🤖 AI Summary
This work proposes UniPR, an end-to-end framework that simultaneously performs cross-category object perception and reconstruction from a single stereo image pair, overcoming the inefficiency and error accumulation inherent in conventional multi-module pipelines. To address scale ambiguity, geometric constraints are explicitly incorporated, while a pose-aware shape representation eliminates the need for category-specific priors. The authors further introduce LVS6D, a large-scale stereo dataset designed to support training and evaluation of such joint tasks. UniPR reconstructs all objects in a scene within a single forward pass, achieving significantly faster inference while accurately preserving real-world physical scales.
📝 Abstract
Perceiving and reconstructing objects from images are critical for real-to-sim transfer tasks, which are widely used in the robotics community.
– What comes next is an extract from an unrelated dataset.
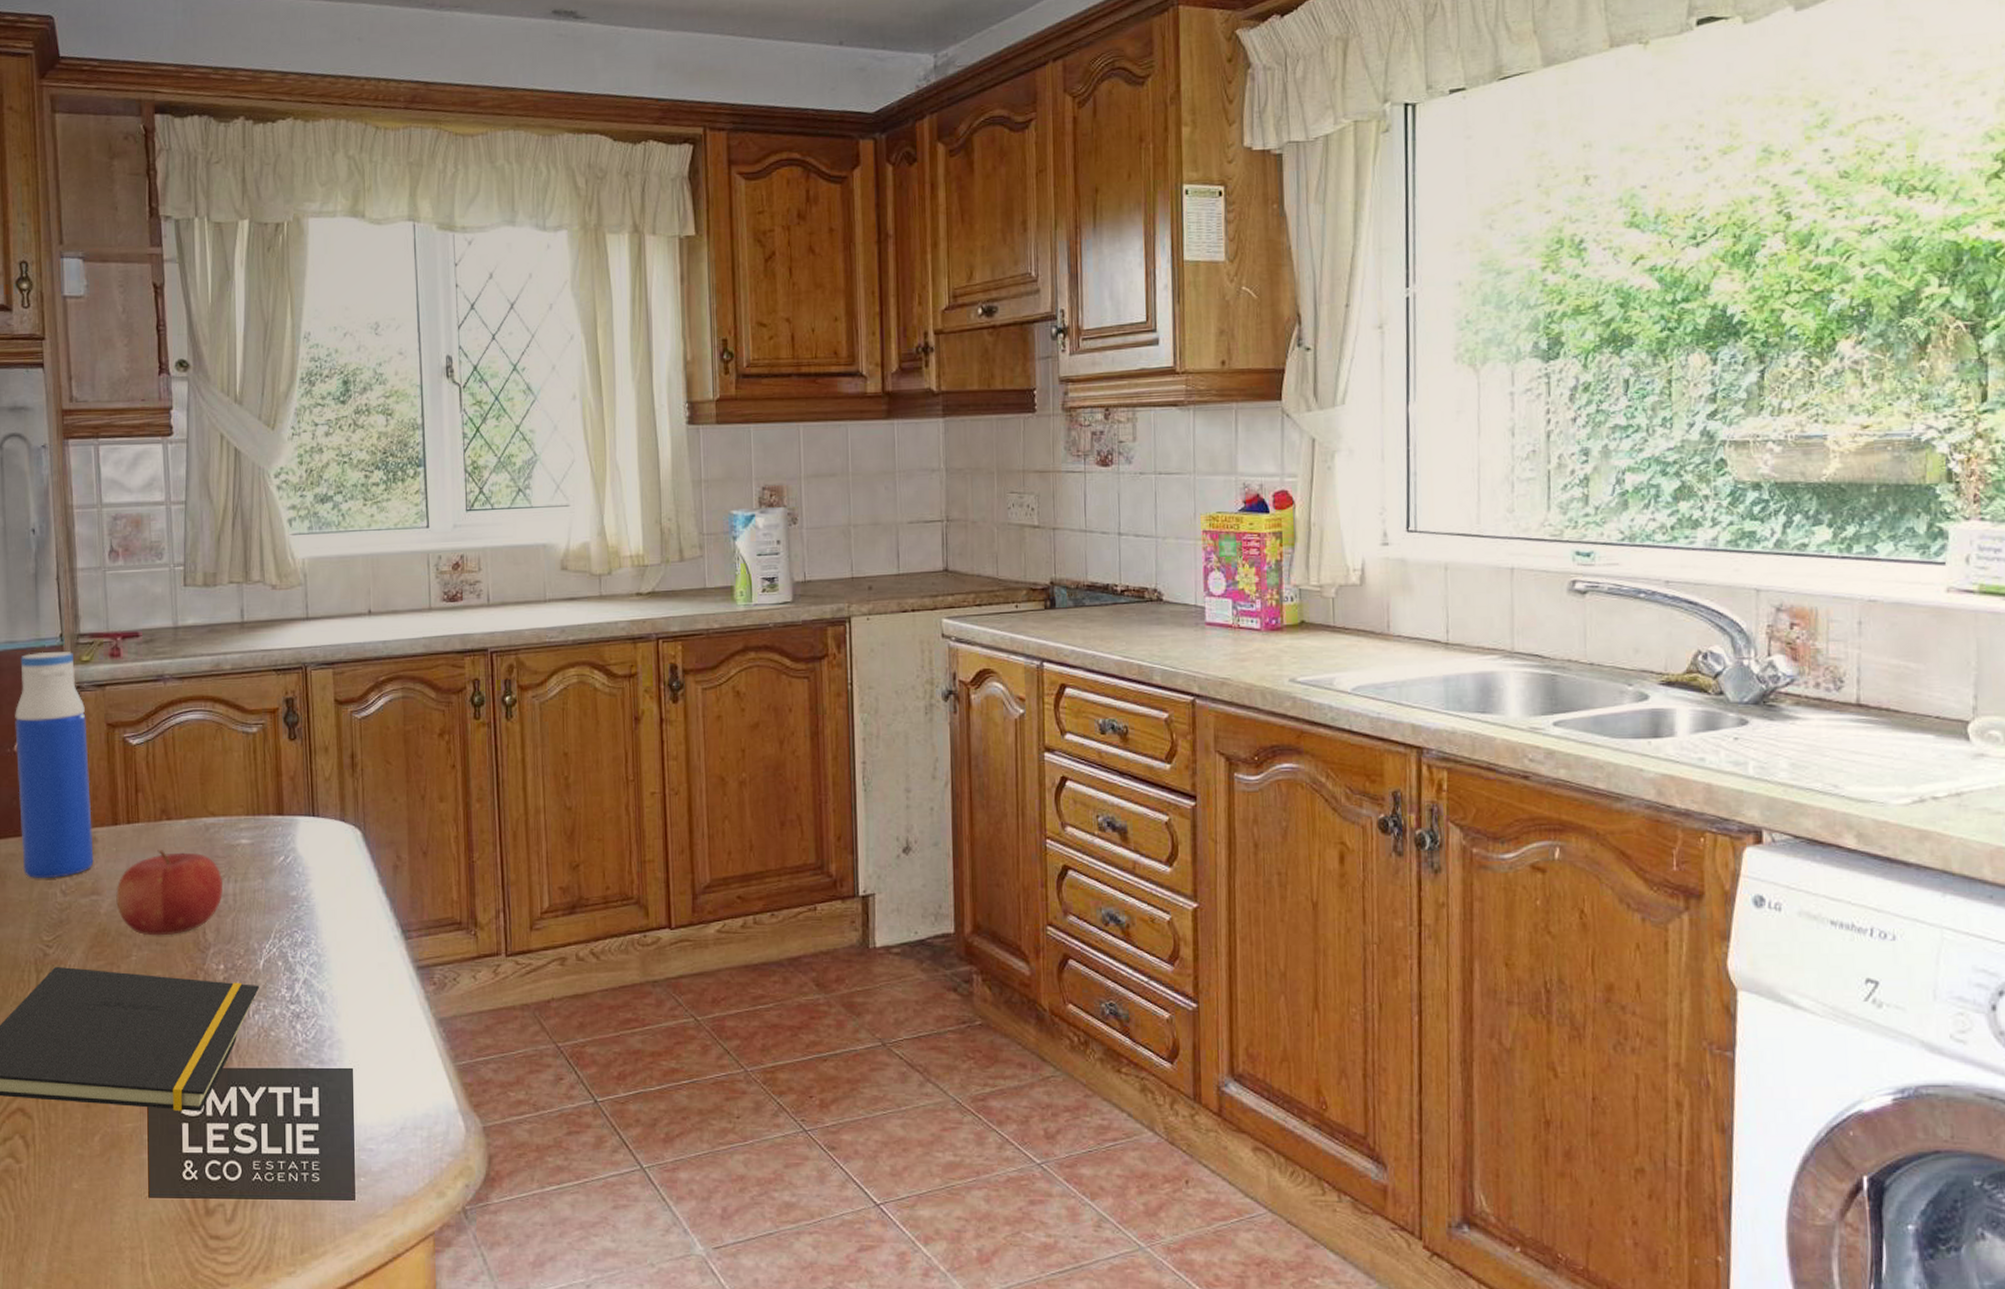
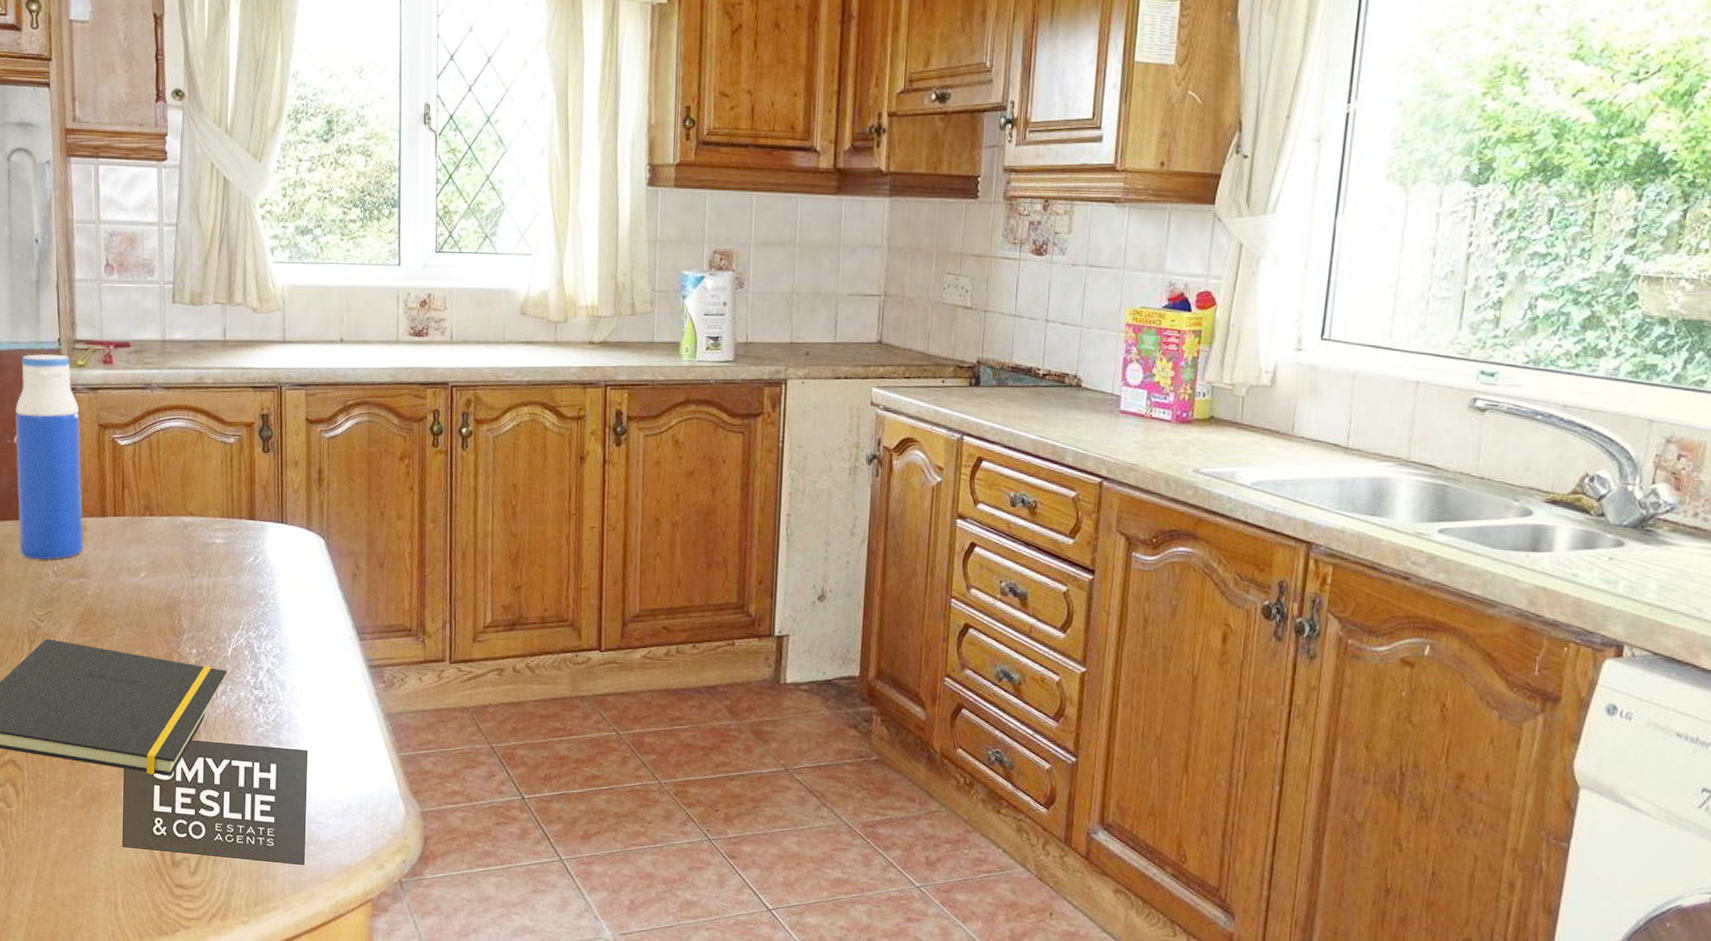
fruit: present [116,850,224,936] -> none [102,542,199,620]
Existing methods rely on multiple submodules such as detection, segmentation, shape reconstruction, and pose estimation to complete the pipeline. However, such modular pipelines suffer from inefficiency and cumulative error, as each stage operates on only partial or locally refined information while discarding global context. To address these limitations, we propose UniPR, the first end-to-end object-level real-to-sim perception and reconstruction framework. Operating directly on a single stereo image pair, UniPR leverages geometric constraints to resolve the scale ambiguity. We introduce Pose-Aware Shape Representation to eliminate the need for per-category canonical definitions and to bridge the gap between reconstruction and pose estimation tasks. Furthermore, we construct a large-vocabulary stereo dataset, LVS6D, comprising over 6,300 objects, to facilitate large-scale research in this area. Extensive experiments demonstrate that UniPR reconstructs all objects in a scene in parallel within a single forward pass, achieving significant efficiency gains and preserves true physical proportions across diverse object types, highlighting its potential for practical robotic applications.